Mr. Rockstrong quickly interrupted my good master:
"Who does not know," he exclaimed, "that the condition of industry and commerce depends on the government, and that only under a free government can you have good finance?"
"Liberty," continued Monsieur l'Abbé Coignard, "is but the result of the wealth of citizens, who free themselves as soon as they are powerful enough to be independent. People take all the liberty they can enjoy, or, to put it more plainly, they imperiously clamour for institutions in recognition and guarantee of the rights which they have acquired by their industry.

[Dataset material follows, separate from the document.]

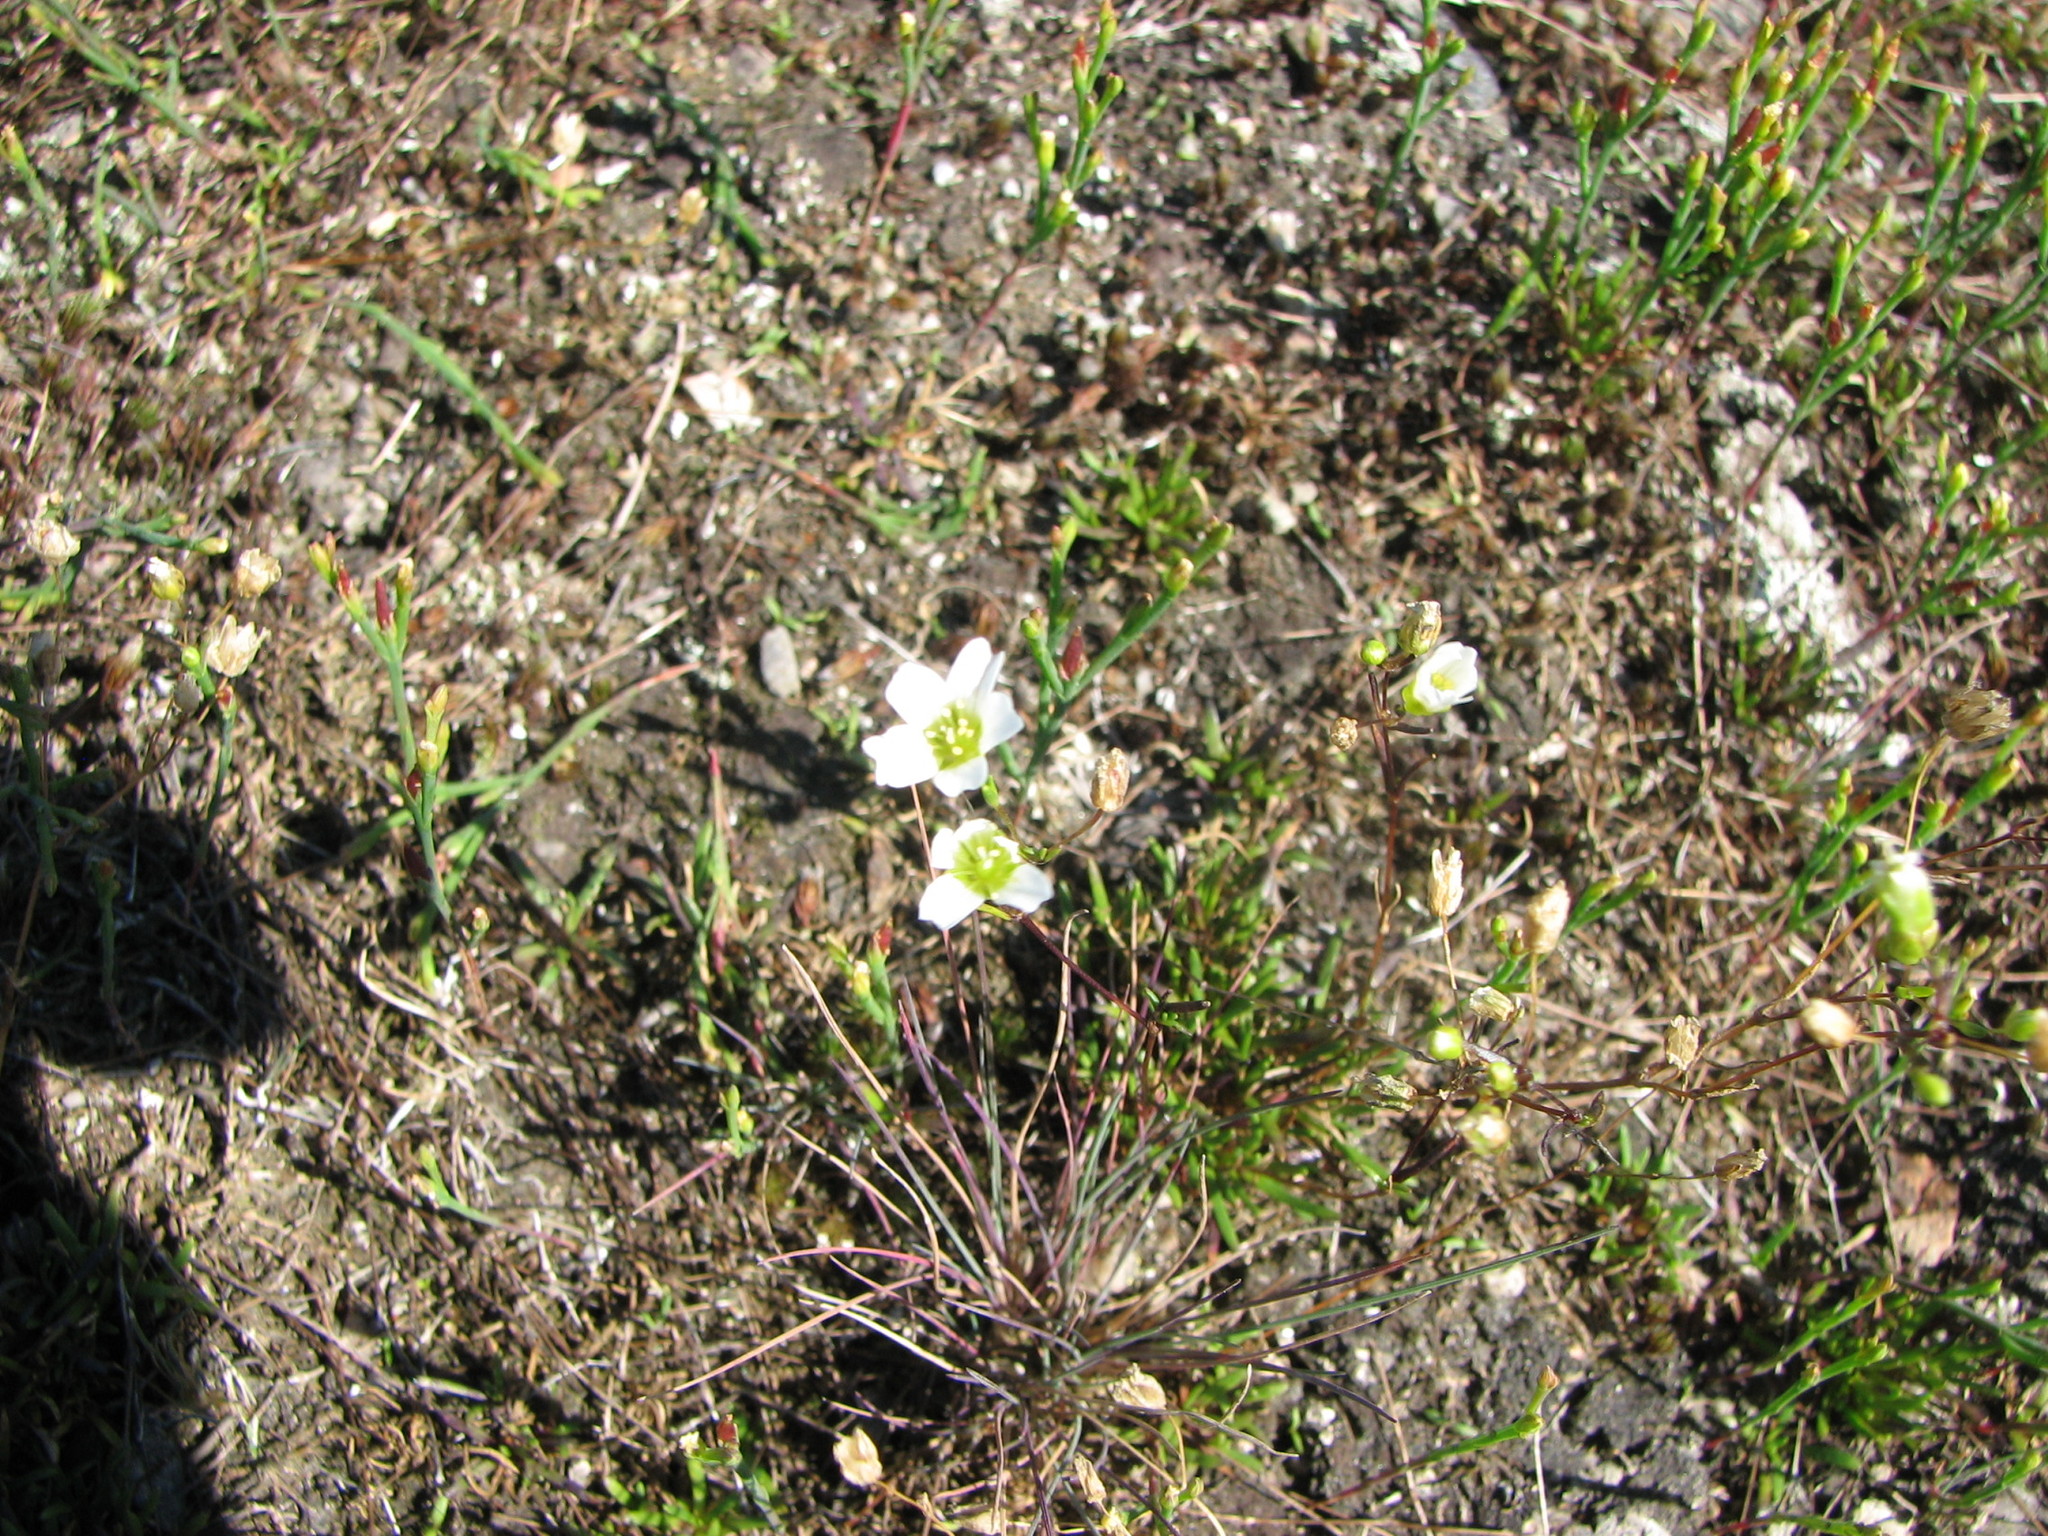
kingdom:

"All liberty emanates from them and their several actions. Their most involuntary movements enlarge the mould of the state which shapes itself on them.[15]
"So that one may say that detestable as tyranny is, every tyranny is necessary, and despotic governments are but the strait-waistcoat on a feeble and dwindled body. And who does not see that the outward appearance of government is like the skin which reveals the structure of an animal without being the cause of it?
"You seize hold upon the skin without troubling yourself about the viscera, in which you show little natural philosophy, Mr. Rockstrong."
"So you make no difference between a free state and a tyrannical government, and all that you regard as nothing but the hide of the beast, my fat Abbé. And you fail to see that the expenditure of the prince and the depredations of ministers can ruin agriculture and wear out trade by raising the taxes."
"Mr. Rockstrong, there cannot be at the same period and for the same country more than one possible form of government, any more than an animal can have more than one pelt at a time. From which it results, that we must leave to the care of Time, who is a courtly person, the changing of empires and the remaking of laws. He works at it slowly, untiringly, and kindly."